CONSIDERAÇÕES FINAIS
A Escola Nova de Bierges-les-Wavre de Faria de Vasconcelos pretendia preparar a criança para a vida ativa real, com o desenvolvimento de todas as potencialidades do seu ser, por meio de métodos de educação integral. Procurava-se a formação do ser humano e a do profissional; dito de outro modo, cultura geral e especialização. O que importava na Escola Nova não era que as crianças apenas possuíssem conhecimentos, mas, sobretudo, que pudessem servir-se deles, utilizá-los e aplicá-los. Por isso, rejeitava-se o ensino tradicional e enciclopedista. Concebeu ele, então, uma estrutura assente em dois pilares: uma aula poderia ocorrer em qualquer lugar e não era uma mera exposição para a reprodução memorística pelo aluno. Caberia ao aluno organizar todos os dados em colaboração com o professor e os colegas.
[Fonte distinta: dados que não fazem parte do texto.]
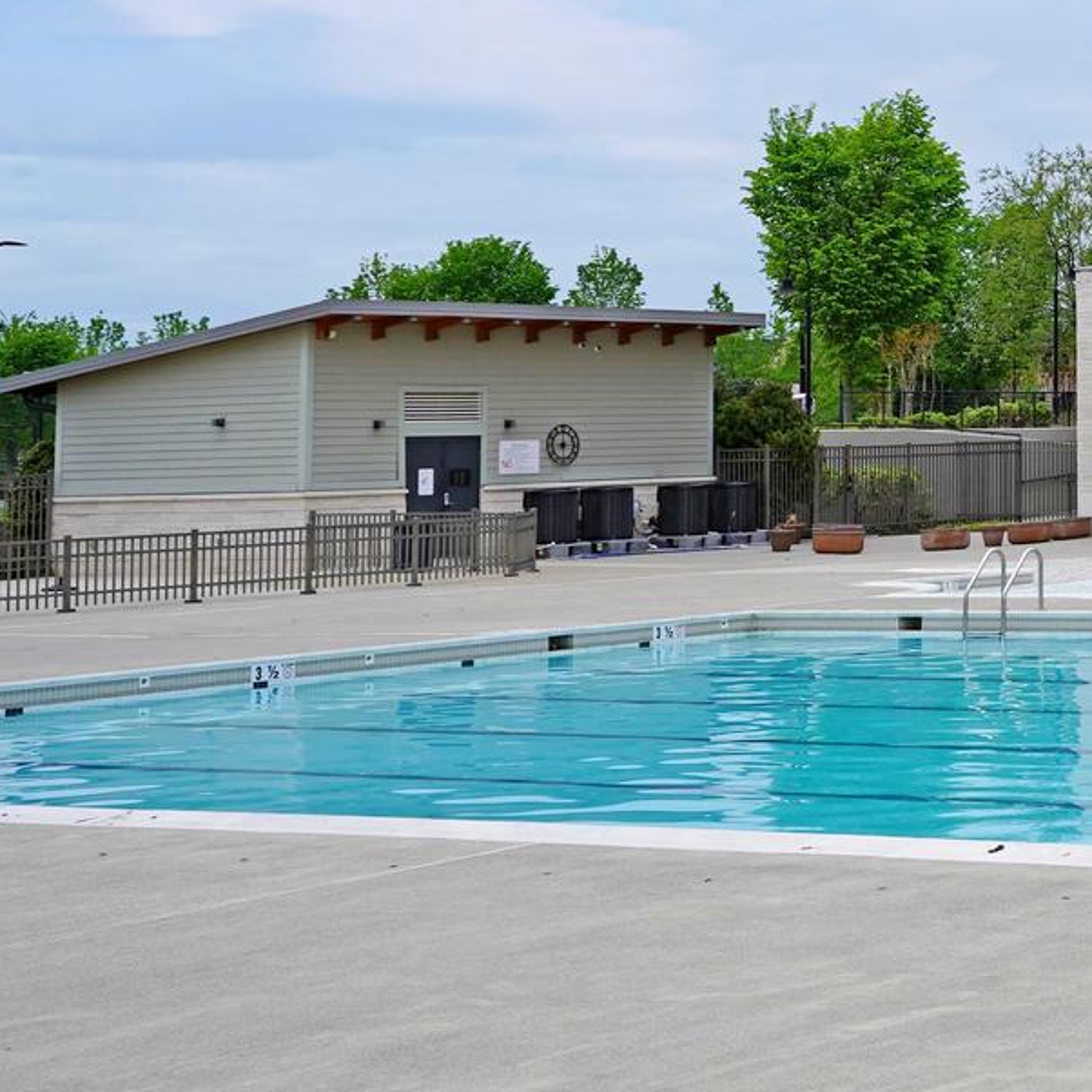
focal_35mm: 81
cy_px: 210
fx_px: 2891
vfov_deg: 21.1
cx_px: 1781
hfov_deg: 18.2
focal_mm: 28
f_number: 8
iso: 100
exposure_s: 1/125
Faria de Vasconcelos defendia que o ensino das ciências naturais constituía a base e o pivô da educação intelectual das crianças com 7–10 anos, que deveria ter os princípios biológico e físico-químico a presidir a sua organização. Deveria dispensar-se o mais possível o livro, como texto de lições. As metodologias de ensino deveriam privilegiar a intuição, a atividade, a observação e experimentação, a indução, a atitude científica, os interesses e as capacidades naturais, competência de raciocínio, espírito e técnica da disciplina. O ensino deveria partir do concreto para o abstrato, por intermédio de exemplos, de modo que o pensamento fosse conduzido do particular ao geral, com os alunos a formarem uma ideia de um todo, em que a diversidade dos pormenores se combinasse na harmonia do conjunto. O autor reforçou a ideia de que no ensino das ciências o papel do professor era primordial. Da sua iniciativa, consagração e boa vontade nasceria o triunfo sobre inúmeras dificuldades, realizando-se a obra de um verdadeiro educador.
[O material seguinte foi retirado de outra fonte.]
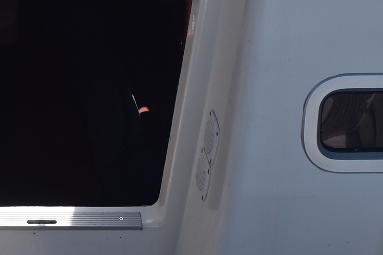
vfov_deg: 16.3
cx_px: -5
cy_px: -64
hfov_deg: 24.2
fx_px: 851
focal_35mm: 80
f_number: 10
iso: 400
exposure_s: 1/320
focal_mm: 18
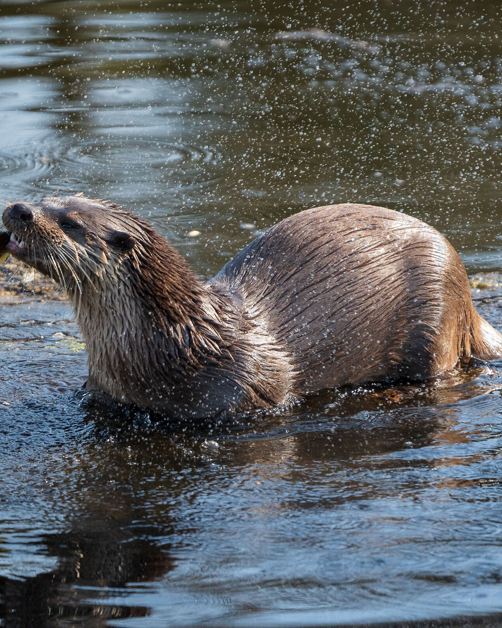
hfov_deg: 1.3
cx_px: 275
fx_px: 21473
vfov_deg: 1.7
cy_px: 314
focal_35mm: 1156
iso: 1600
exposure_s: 1/1600
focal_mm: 547
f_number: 6.3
A escola deveria ensinar o mínimo possível fazendo com que os alunos descobrissem o mais possível, num esforço pessoal de pesquisa e descoberta. Os alunos eram incentivados a assumir responsabilidades, pelo que o papel do self-government na aprendizagem era estruturante, adquirido pelos exercícios e pela experiência. Cabia aos alunos, por isso, a missão de organizar, coordenar e sistematizar aquilo que aprendiam pela sua própria experiência pessoal. Ao professor cabia o papel de guia das aprendizagens. No processo de avaliação das aprendizagens eram envolvidos o professor, os colegas e o próprio aluno.
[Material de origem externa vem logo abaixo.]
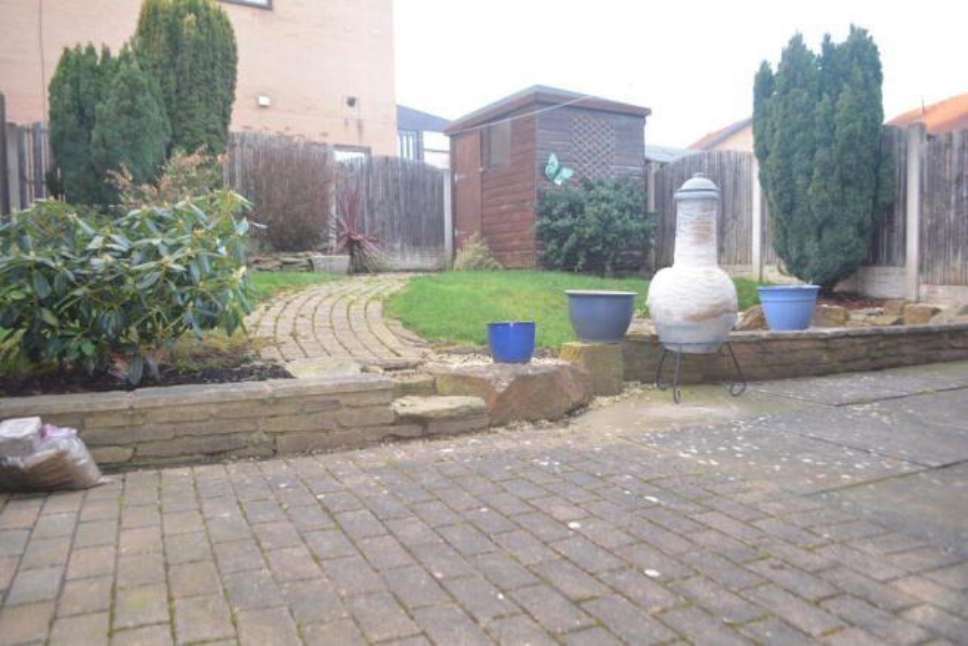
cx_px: 484
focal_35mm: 27
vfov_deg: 48.0
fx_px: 726
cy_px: 323
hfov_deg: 67.4
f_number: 3.5
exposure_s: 1/100
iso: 1250
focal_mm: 18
Faria de Vasconcelos é um homem curioso e interessante. Curioso, pela audácia em acreditar que poderia contribuir para a formação integral do ser humano, expressão que teve o seu clímax com a sua escola nova na Bélgica. Interessante, por se tratar de um cidadão de língua portuguesa. Acompanhando Fernandes (1979), Duarte (2010), Diniz (2002), Sousa Machado (2016), Felgueiras (2020) e Martins (2019a; 2019b), o nome de Faria de Vasconcelos deveria figurar com destaque entre os grandes pensadores pedagógicos a estudar na formação inicial de professores e, mais além, ser motivo atual de reflexão no estado em que está o ensino das ciências em Portugal.